Unlike the August 1990 implementation of Mandal Commission report by the then V P Singh government the latest move by the Narendra Modi government on 10% reservation for the economically poor upper castes has got almost full support apparently from all sections of the society. Virtually all the political parties have decided to back it.
Ironically, the All India Anna Dravida Munnetra Kazhagam has voiced its opposition to it. Along with Telangana Rashtra Samiti, it is on the AIADMK that the BJP is pinning its hope for the next Lok Sabha election.
Notwithstanding the near unanimity on the issue there is uncertainty as to whether it will ever be implemented as there are several legal hurdles on its path.
However, what is feared most is that like the then Prime Minister VP Singh the present one may too have to pay the price. Instead someone else may reap the harvest.

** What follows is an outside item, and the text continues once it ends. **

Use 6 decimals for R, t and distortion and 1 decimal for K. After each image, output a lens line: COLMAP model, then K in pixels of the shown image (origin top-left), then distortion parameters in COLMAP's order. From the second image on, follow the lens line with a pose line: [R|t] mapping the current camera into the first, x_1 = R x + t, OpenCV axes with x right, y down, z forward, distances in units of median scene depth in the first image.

If the Bharatiya Janata Party––which withdrew support from the Singh government in October-November 1990 after the arrest of its supremo LK Advani in Bihar––was politically the main beneficiary of the implementation of the Mandal Commission report at the national level and Lalu Prasad and Mulayam Singh Yadav at the state level; this time the situation is quite different. The saffron brigade is likely to face the heat for the shoddy way in which the whole reservation drama was enacted after the rout of the party in the recent Assembly elections in five states––in three of them they were in power.

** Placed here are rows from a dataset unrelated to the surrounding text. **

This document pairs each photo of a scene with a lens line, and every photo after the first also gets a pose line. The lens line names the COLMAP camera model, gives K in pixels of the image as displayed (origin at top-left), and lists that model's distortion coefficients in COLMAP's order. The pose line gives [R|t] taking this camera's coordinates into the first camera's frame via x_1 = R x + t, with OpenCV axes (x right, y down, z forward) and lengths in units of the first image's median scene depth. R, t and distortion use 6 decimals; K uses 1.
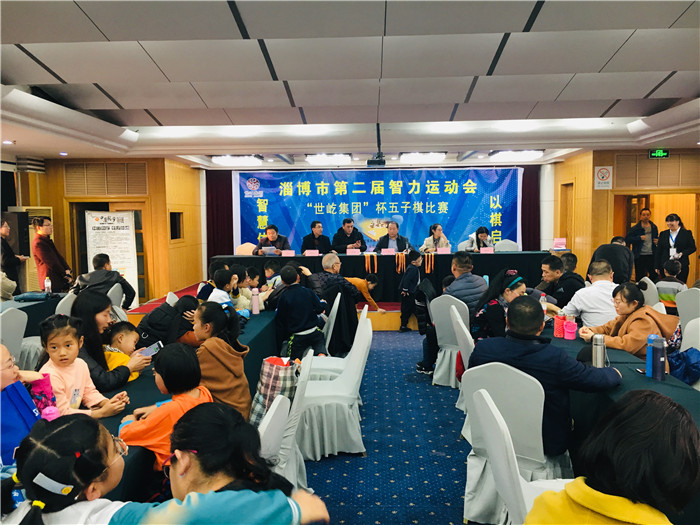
lens RADIAL K [[601.8, 0, 351.5], [0, 601.8, 266.5], [0, 0, 1]] dist [0.081696, -0.118065]
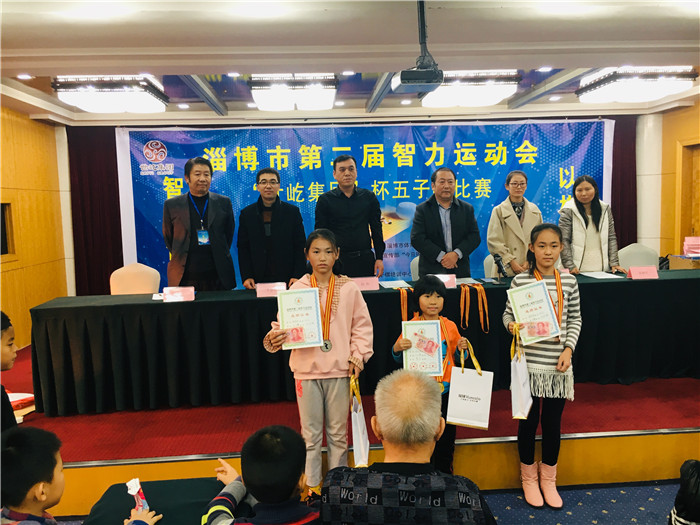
lens RADIAL K [[601.8, 0, 351.2], [0, 601.8, 262.0], [0, 0, 1]] dist [0.081696, -0.118065]
pose [[0.995097, -0.026321, 0.095333, -0.037075], [0.025194, 0.999598, 0.013002, -0.035754], [-0.095637, -0.010536, 0.995361, 0.416162]]
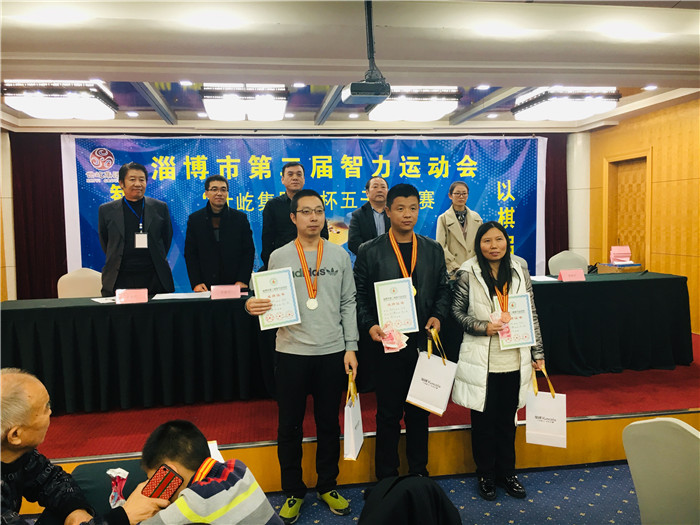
lens RADIAL K [[601.8, 0, 351.8], [0, 601.8, 261.2], [0, 0, 1]] dist [0.081696, -0.118065]
pose [[0.982111, -0.023010, 0.186889, -0.042652], [0.025887, 0.999581, -0.012967, -0.027996], [-0.186513, 0.017573, 0.982295, 0.402551]]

The Modi government tried to checkmate the opposition parties, especially the Congress, by hurriedly announcing this decision. But the opposition took the wind out of the sail by backing it and thus depriving the saffron party of the opportunity to score a political brownie point
The Modi Cabinet’s January 7 decision had only exposed the panic within the BJP ahead of the poll. The opposition parties have even made its task increasingly difficult by deciding to support the government on the issue. In such a situation if it failed to take the issue to the logical conclusion before the coming Lok Sabha election, the ruling NDA is bound to lose its credibility.
The Modi government tried to checkmate the opposition parties, especially the Congress, by hurriedly announcing this decision. But the opposition took the wind out of the sail by backing it and thus depriving the saffron party of the opportunity to score a political brownie point.

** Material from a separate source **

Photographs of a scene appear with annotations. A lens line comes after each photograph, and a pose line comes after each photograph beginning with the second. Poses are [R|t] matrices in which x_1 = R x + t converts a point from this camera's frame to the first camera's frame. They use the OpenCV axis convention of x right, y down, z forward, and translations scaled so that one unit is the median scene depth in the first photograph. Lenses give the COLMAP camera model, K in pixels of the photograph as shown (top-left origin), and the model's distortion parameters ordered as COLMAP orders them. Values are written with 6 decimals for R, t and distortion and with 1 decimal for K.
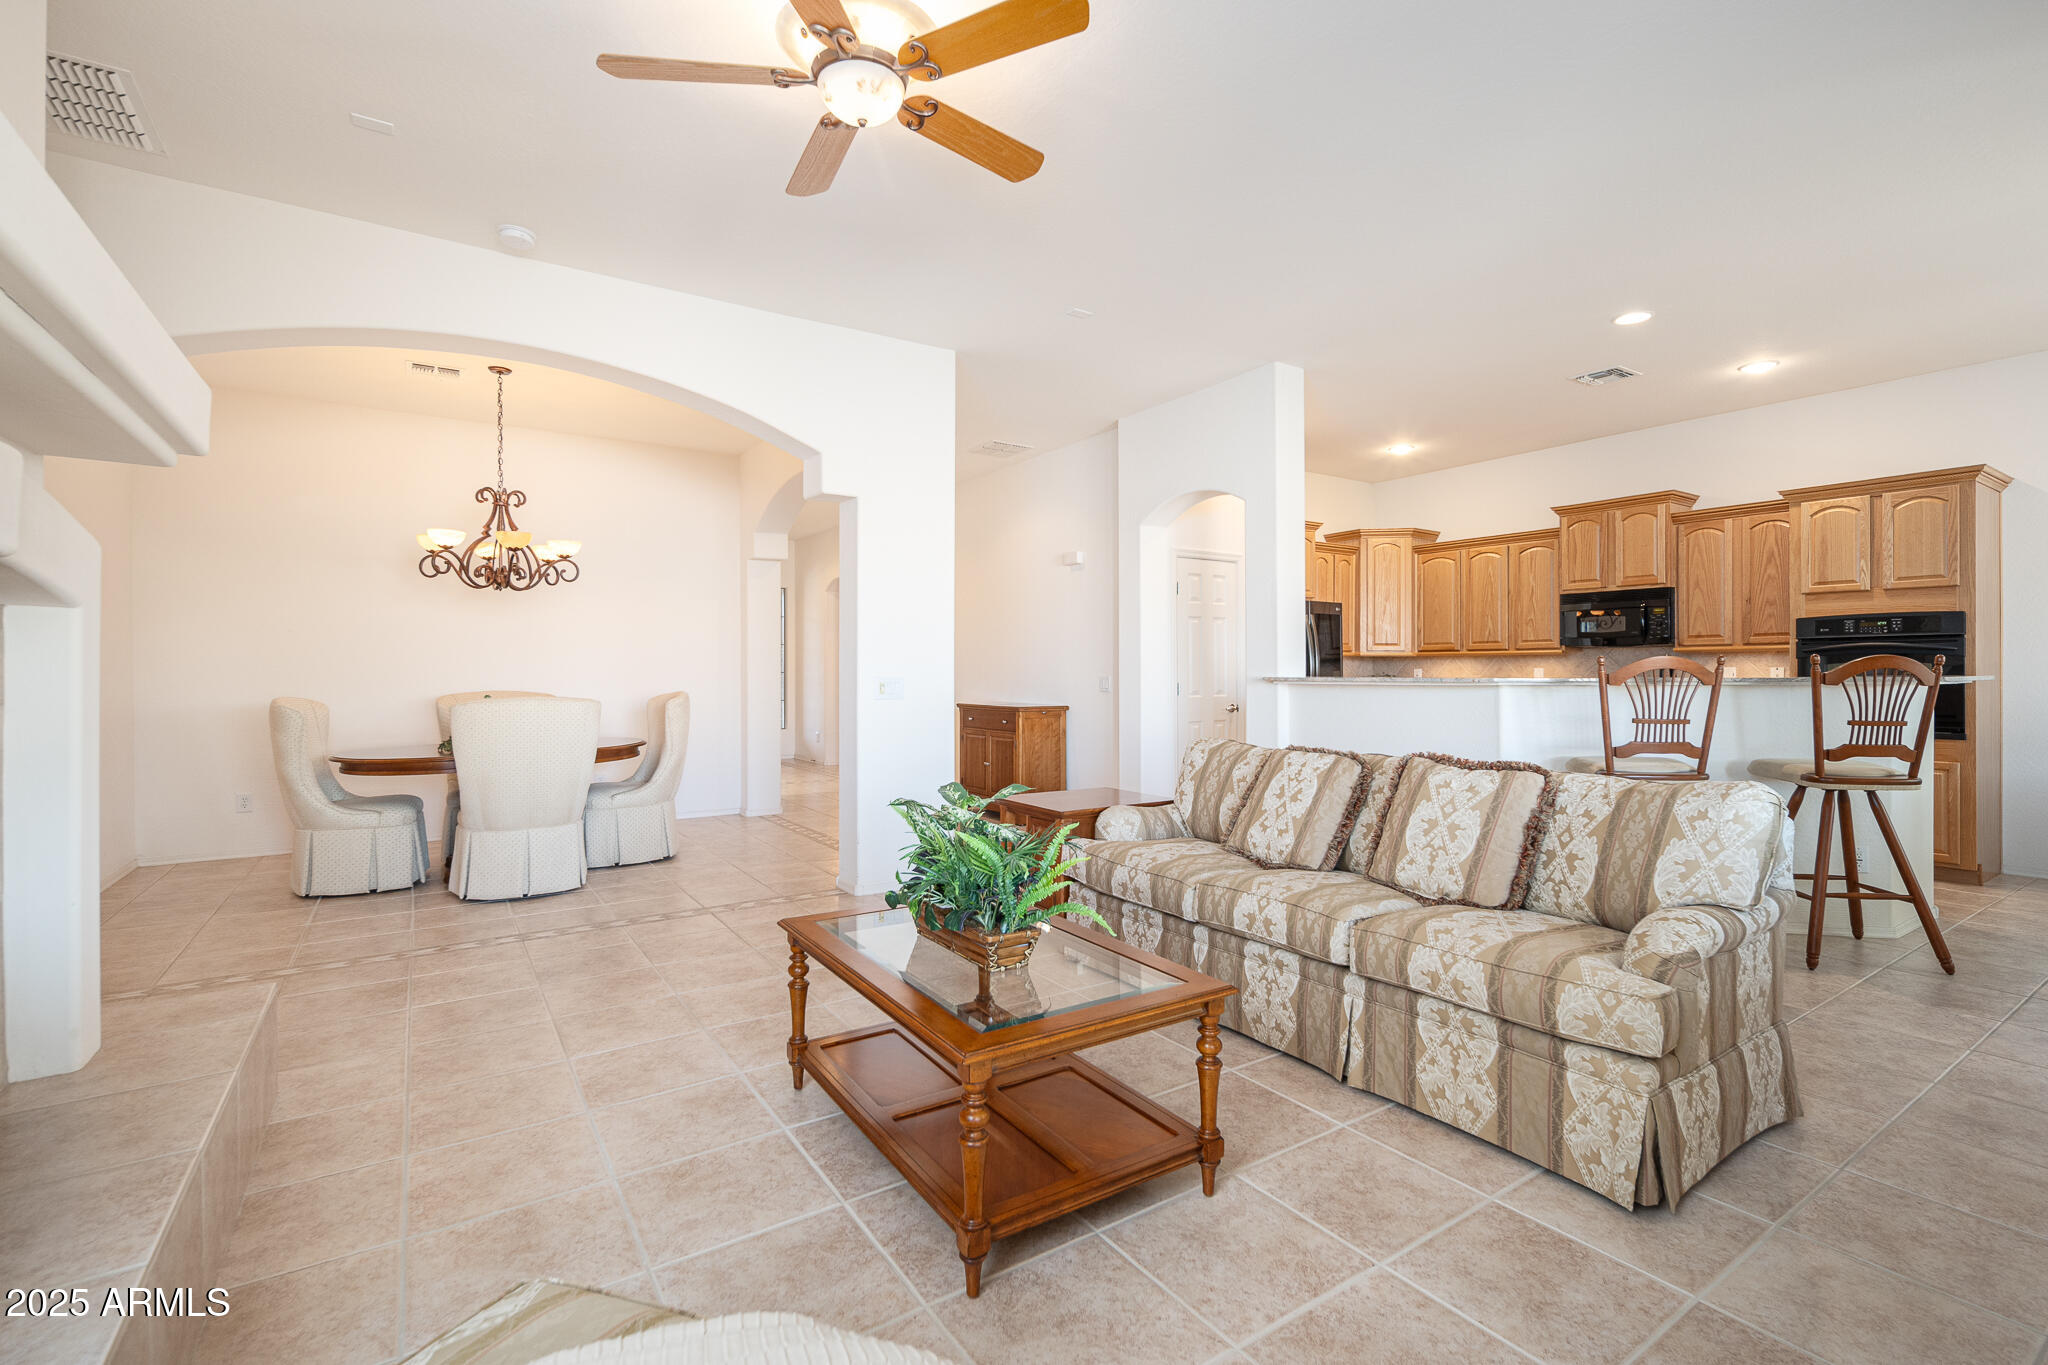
lens RADIAL K [[907.1, 0, 1024.6], [0, 907.1, 657.5], [0, 0, 1]] dist [0.001383, 0.000290]
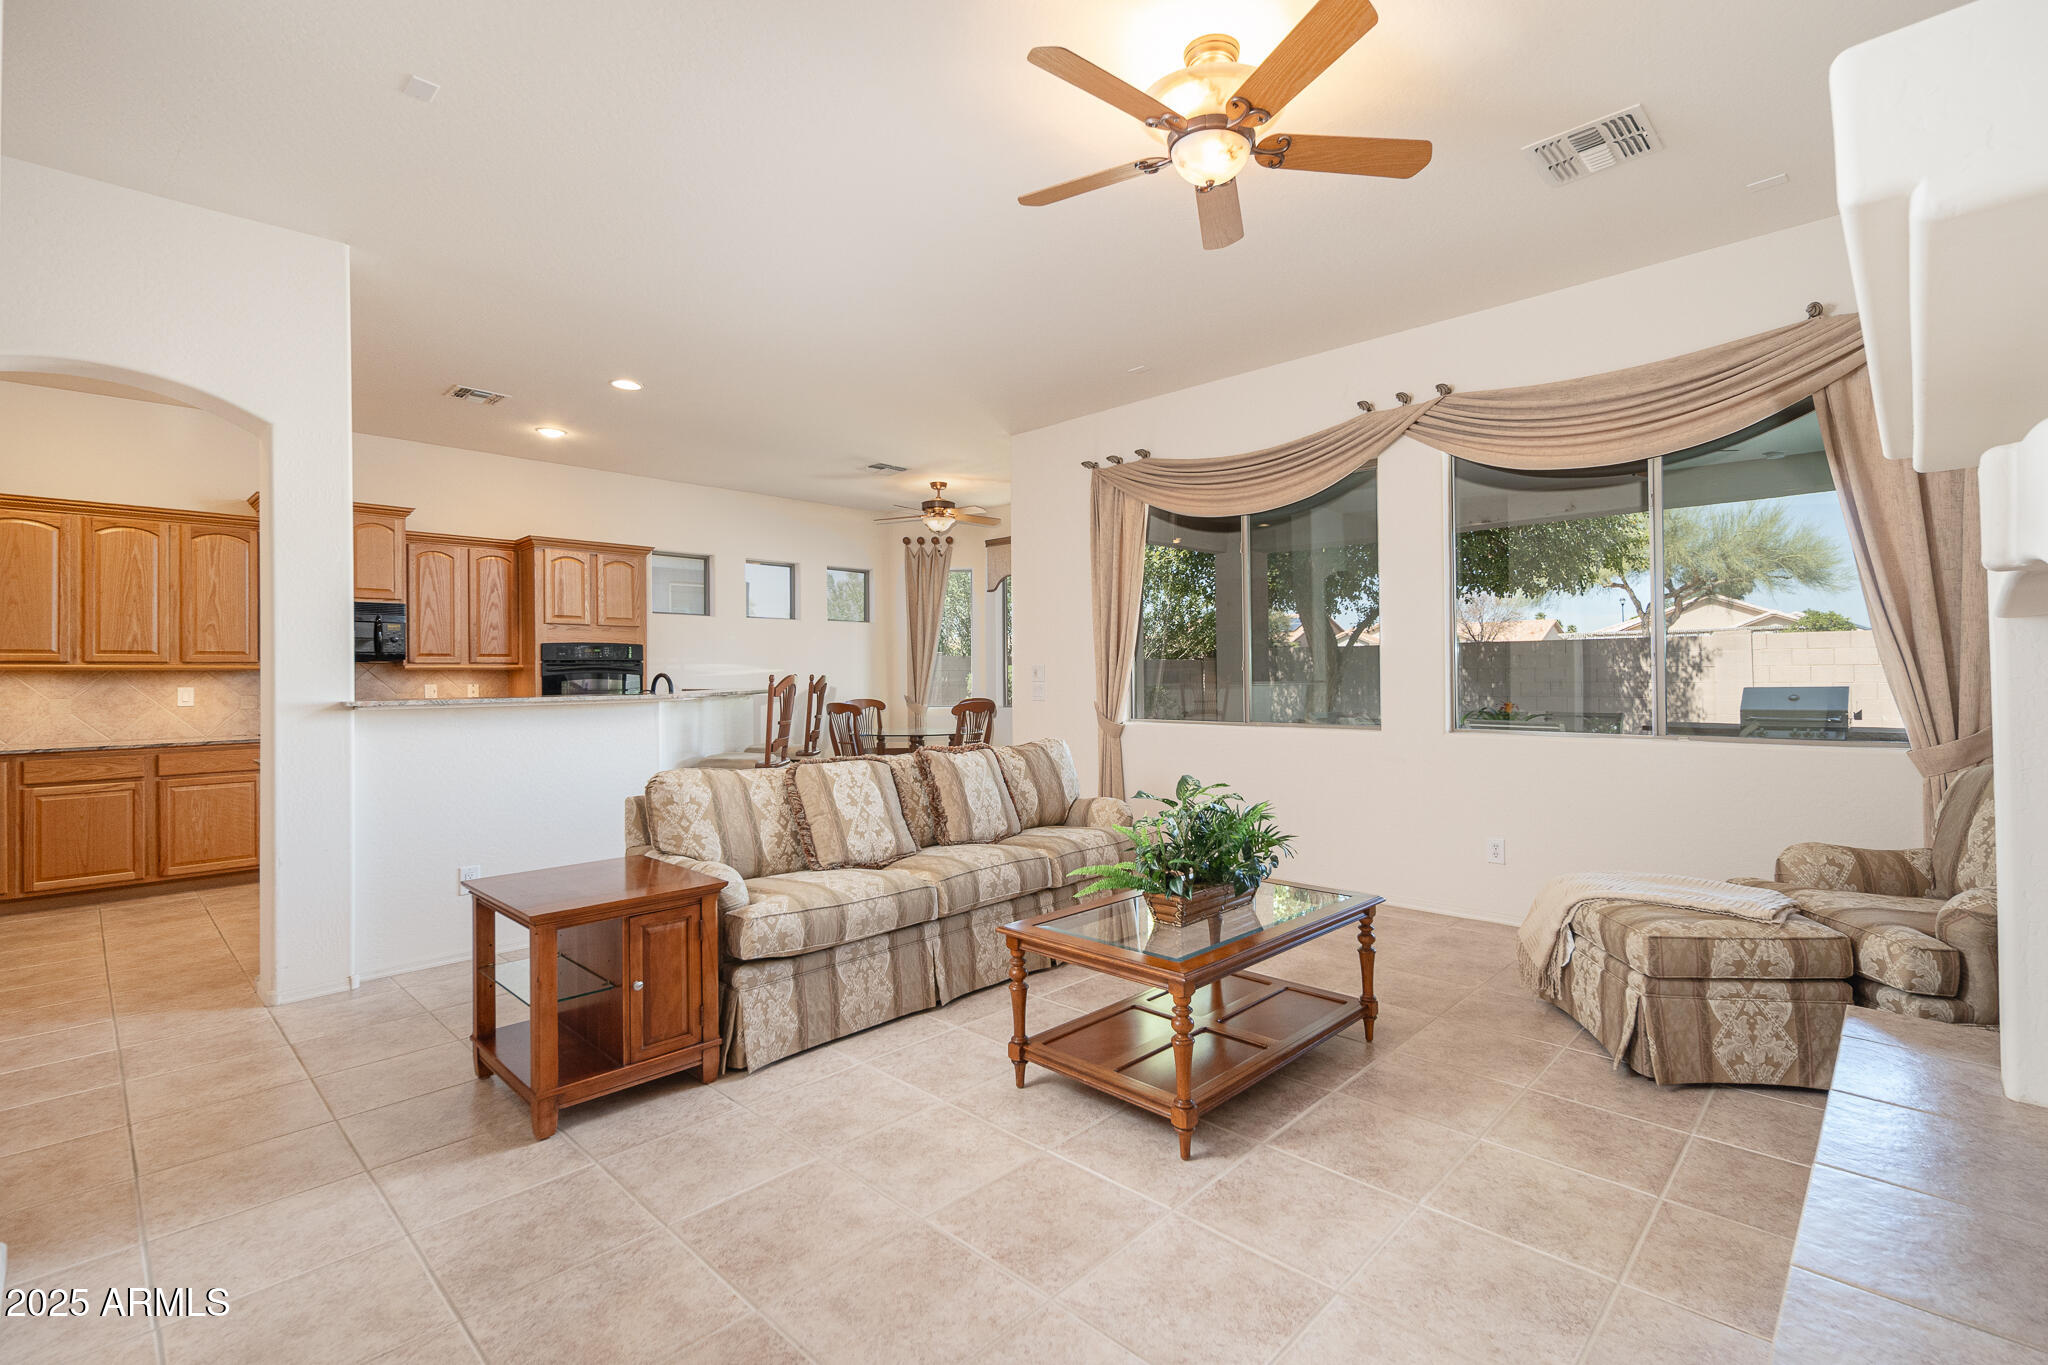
lens RADIAL K [[931.0, 0, 1024.0], [0, 931.0, 682.5], [0, 0, 1]] dist [-0.000383, -0.000096]
pose [[-0.220875, -0.008679, 0.975263, -0.463125], [-0.005581, 0.999955, 0.007634, -0.001968], [-0.975286, -0.003757, -0.220914, 0.565430]]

While VP Singh might have lost his power he at least ended up empowering the strong backward castes, especially in north India. Lalu, Mulayam and present Bihar chief minister Nitish Kumar are all the products of the Mandal politics.
But with uncertainty looming large over the latest decision on reservation for the economically weaker section of the upper castes, it is unlikely that the BJP government is going to achieve any of its objectives.
If many in the country still question the intention and sincerity of VP Singh, who was then facing a big challenge from his own deputy Prime Minister Devi Lal, posterity would not forgive Modi too for trying to make political capital out of the issue of reservation.
His own cabinet minister and former BJP chief Nitin Gadkari has, in a way, questioned the government’s wisdom in announcing reservation for the upper castes.
The truth is that ever since the implementation of the Mandal Commission report the Sangh Parivar and its affiliates have not been speaking in a one voice. RSS chief Mohan Bhagwat’s view on reservation made a month before the Bihar Assembly election in 2015 is said to have cost the BJP dearly in the poll then. This time if the AIADMK makes it a point to distance itself with the BJP then the Sangh Parivar top brass will have to ponder as to how they have gone wrong in doing the homework before taking such a major policy decision. The BJP has already been losing allies in the recent months.